Invaders were sometimes clever.

They set traps, they dug with patience to undermine less wakeful forts then he.

He tasted a snare in this.

He tasted maneuvers and ploys.

He tasted poisoned water in the wells and refugees sent to his gates to sap his strength.

There was a trap here.

The Gryphons swung by again and then they fell before the wild wyrm.

It was over almost before his windows could catch sight of it.

He felt cold creeping through his timbres.

His foundations felt even more unsettled.

For the first time in a dozen sieges, and twice more wars where he had been more encampment than solid walls, he felt something that he could never shed.

For every fortress was as much a thing of fear as stone.

One did not protect without something to defend against.

And even the strongest walls did not always hold against the works of a siege.

Whether by draining hunger of his charges or terrible power to break his walls, he had not always held.

And he felt the tremor in the deep at the spine of the mountain where his foundations stood. He felt a crumbling deeper still.

There was something he needed to do, a thing with wind blowing through empty halls and echoing over stones and the groaning creaking wooden timbres.

It was difficult.

Harder then pressing back the bricks of the city, or closing ranks against the waters of the bog.

Harder than hiding his timbres from the searing fire of spilled blood.

But he needed to do it.

He needed to wrench himself from his place in the order of the world and do what he almost could no longer remember.

But he had other memories then his own, huddled memories seeking shelter from storms and armies. Beasts and fury.

He gripped the memories of those he sheltered hard and slowly ground from those moments the secret puzzle of it.

Erecting it like a tower, shining meaning into it like a signal fire.

He had to give a warning.

To send word to his brother towers distant.

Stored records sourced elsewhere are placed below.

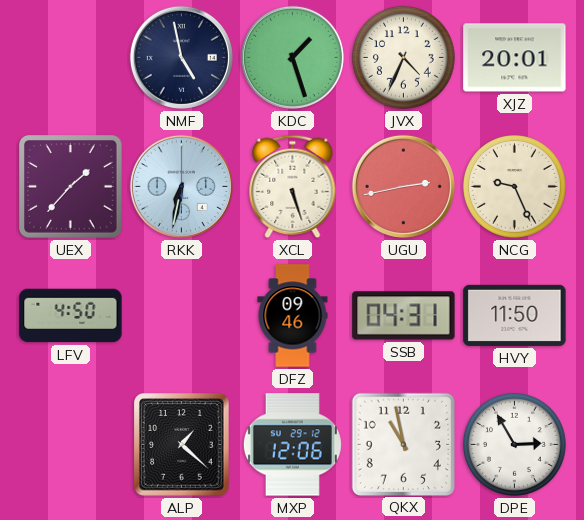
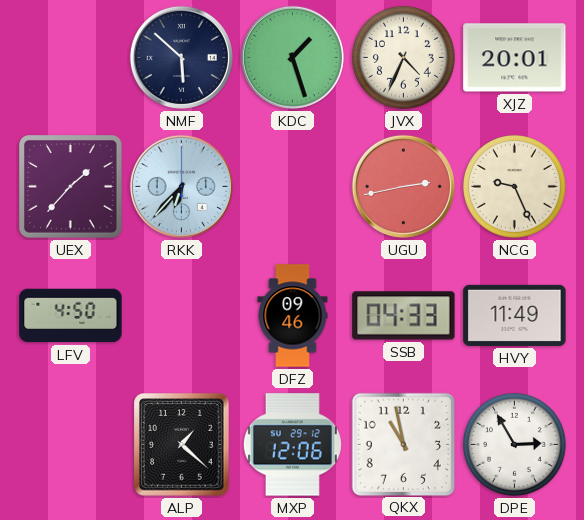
NMF: 4:58 -> 5:52
RKK: 6:32 -> 6:37
XCL: 5:27 -> none
SSB: 04:31 -> 04:33
HVY: 11:50 -> 11:49
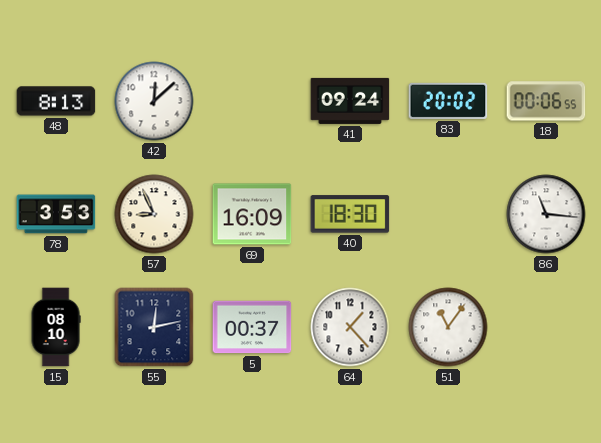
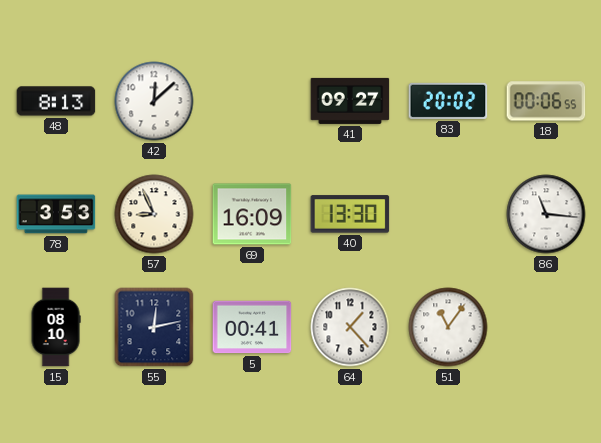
41: 09:24 -> 09:27
40: 18:30 -> 13:30
5: 00:37 -> 00:41
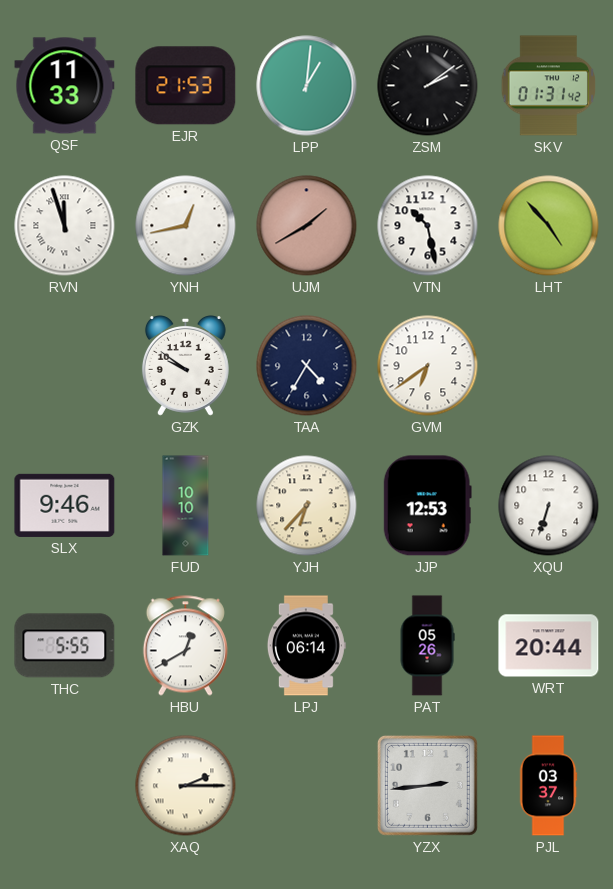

But not to a tower or other fort, but to a man.

A thing of flesh poorly suited to bear the burden of his stones and the weight of his power.

The wild wyrm that was not a wild wyrm released a curtain of death beneath it.

Slaying those he was made to protect in their thousands.

Shattering and breaking his walls.

Finally the labor finished and he managed to bring all the parts together in the correct order.

To give warning.

Just in time.

“Lord Thurzó, I fall.”

And then the all destroying anathema filled him.

And his timbres came undone, his stones became dust, his will unraveled.

He was a fortress, but inevitably he fell.